Recent advances in anaesthesia and the post-operative care have reduced the mortality and morbidity considerably following thymectomy. There is 60 to 80% improvement following thymectomy in non thymoma group of patients and complete recovery is observed in 40 to 45% of patients after 5 to 10 years.[16] In this series, 12 patients (48%) had full recovery, 9 patients (36%) showed good improvement and 2 patients did not show any benefit and died subsequently. Indications for thymectomy are increasing even in respect to the duration of the illness.[4] It is not done in pure ocular and congenital myasthenia gravis and is contraindicated when some medical illness makes the patient unfit for general anaesthesia.[16]

Poor respiratory reserve has been considered as a relative contraindication by us.
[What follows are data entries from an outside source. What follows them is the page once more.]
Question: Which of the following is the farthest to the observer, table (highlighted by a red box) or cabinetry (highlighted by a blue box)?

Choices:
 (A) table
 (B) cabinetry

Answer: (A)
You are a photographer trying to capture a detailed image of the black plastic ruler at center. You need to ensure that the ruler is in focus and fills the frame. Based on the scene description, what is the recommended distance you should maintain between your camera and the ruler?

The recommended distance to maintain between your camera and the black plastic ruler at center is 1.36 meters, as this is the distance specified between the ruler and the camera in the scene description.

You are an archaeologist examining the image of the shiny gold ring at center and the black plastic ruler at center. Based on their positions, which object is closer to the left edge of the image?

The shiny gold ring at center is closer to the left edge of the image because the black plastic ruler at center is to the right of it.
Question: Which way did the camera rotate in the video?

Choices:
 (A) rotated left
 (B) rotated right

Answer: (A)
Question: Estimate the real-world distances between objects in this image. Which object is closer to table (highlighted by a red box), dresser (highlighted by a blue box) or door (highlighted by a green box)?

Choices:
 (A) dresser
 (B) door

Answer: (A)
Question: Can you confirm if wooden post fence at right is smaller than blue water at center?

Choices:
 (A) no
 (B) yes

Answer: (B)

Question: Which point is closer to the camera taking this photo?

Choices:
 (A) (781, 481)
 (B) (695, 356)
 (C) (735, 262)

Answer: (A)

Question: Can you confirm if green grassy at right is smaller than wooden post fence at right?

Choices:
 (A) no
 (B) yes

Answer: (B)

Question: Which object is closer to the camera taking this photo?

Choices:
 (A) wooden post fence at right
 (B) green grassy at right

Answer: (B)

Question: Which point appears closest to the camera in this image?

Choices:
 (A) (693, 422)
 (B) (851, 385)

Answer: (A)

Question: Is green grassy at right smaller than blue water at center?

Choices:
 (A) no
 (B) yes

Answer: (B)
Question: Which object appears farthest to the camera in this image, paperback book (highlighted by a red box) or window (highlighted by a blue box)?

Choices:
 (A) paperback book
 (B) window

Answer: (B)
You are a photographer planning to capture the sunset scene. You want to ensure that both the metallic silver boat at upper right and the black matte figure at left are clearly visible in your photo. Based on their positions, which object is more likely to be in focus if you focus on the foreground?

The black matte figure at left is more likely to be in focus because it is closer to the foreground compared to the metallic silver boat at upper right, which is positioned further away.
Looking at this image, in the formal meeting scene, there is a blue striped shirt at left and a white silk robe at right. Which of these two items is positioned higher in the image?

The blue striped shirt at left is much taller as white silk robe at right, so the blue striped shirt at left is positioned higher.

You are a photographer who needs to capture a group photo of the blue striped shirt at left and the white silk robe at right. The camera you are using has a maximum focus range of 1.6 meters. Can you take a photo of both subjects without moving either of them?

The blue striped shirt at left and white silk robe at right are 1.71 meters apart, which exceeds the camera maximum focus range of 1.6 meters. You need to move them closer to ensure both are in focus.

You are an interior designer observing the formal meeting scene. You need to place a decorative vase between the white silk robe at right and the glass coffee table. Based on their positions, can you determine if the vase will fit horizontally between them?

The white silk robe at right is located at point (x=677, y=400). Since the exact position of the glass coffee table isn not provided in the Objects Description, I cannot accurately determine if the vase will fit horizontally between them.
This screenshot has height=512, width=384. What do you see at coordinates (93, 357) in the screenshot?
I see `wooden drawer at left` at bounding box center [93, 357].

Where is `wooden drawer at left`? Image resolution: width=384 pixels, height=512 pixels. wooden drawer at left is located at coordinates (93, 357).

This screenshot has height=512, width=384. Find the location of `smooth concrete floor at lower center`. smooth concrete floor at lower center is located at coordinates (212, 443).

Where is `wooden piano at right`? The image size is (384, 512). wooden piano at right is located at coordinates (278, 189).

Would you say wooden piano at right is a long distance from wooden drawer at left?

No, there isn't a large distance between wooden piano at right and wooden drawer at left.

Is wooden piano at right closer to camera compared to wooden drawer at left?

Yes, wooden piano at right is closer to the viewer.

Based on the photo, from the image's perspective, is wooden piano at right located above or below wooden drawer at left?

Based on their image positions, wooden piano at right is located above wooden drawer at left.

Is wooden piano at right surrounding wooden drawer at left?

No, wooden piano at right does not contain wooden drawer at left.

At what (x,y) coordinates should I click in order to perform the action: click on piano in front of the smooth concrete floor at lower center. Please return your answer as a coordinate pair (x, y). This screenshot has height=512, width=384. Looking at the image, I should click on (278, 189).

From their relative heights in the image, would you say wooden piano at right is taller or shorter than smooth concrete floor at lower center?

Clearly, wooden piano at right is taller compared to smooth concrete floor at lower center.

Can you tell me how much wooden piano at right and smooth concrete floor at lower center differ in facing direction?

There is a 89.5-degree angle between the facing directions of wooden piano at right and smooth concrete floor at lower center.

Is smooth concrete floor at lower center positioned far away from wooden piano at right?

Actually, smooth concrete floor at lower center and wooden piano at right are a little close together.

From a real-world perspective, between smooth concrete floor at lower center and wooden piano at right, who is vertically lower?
This is because this group of patients not only need a respirator in the postoperative period but also often they become respirator dependant and carry a greater risk. The problem posed by long term ventilatory therapy is too well known. It is for this reason, that in contrast to others we avoid respiratory assistance and tracheostomy as far as possible. We do elective thymectomy only when the patient's respiratory functions are at their best level.

In the post-operative management, the patient needs to be seen by a neurologist quite frequently. Usually, the first 48 hours after surgery are uneventful. The doses of anticholinesterase drugs step down dramatically from 3 to 6 days postoperatively and at this stage one faces the problem of cholinergic crisis. Our experience has taught us to reduce the dose of anticholinesterases to one third of the preoperative requirements and thereafter to tailor them according to the patient's need. We prefer underdosage than overdosage of the anticholinesterase drugs. Post-operatively, the patient needs to be closely watched for early diagnosis and management of myasthenic and/or cholinergic crisis. In exceptional cases, one may encounter borderline or mixed crisis. Sometimes the clinical picture is confusing and one is in doubt about the nature of the crisis. In these situations, when respiratory muscles are affected, it is wise to keep the patient on artificial respirator after omitting the anti-cholinesterases.

Median sternotomy is the exclusive approach to thymectomy. We believe that it is only by this incision that a complete thymectomy can be achieved. It is very important to carry out a thorough anterior mediastinal clearance in order to remove even microscopic foci of thymic tissue. The incision for median sternotomy should be as low as possible so that if the patient needs tracheostomy later, the chances of mediastinitis are reduced.

Close co-operation between the neurologist, anaesthetist, cardiothoracic surgeon and the physiotherapist is needed at all stages in the management to prevent mortality and morbidity. Thymectomy for myasthenia gravis is a team work and no member of the team is more important than the rest.


We are thankful to the Dean, Seth G.S. Medical College and K.E.M. Hospital, Bombay for allowing us to publish the hospital data.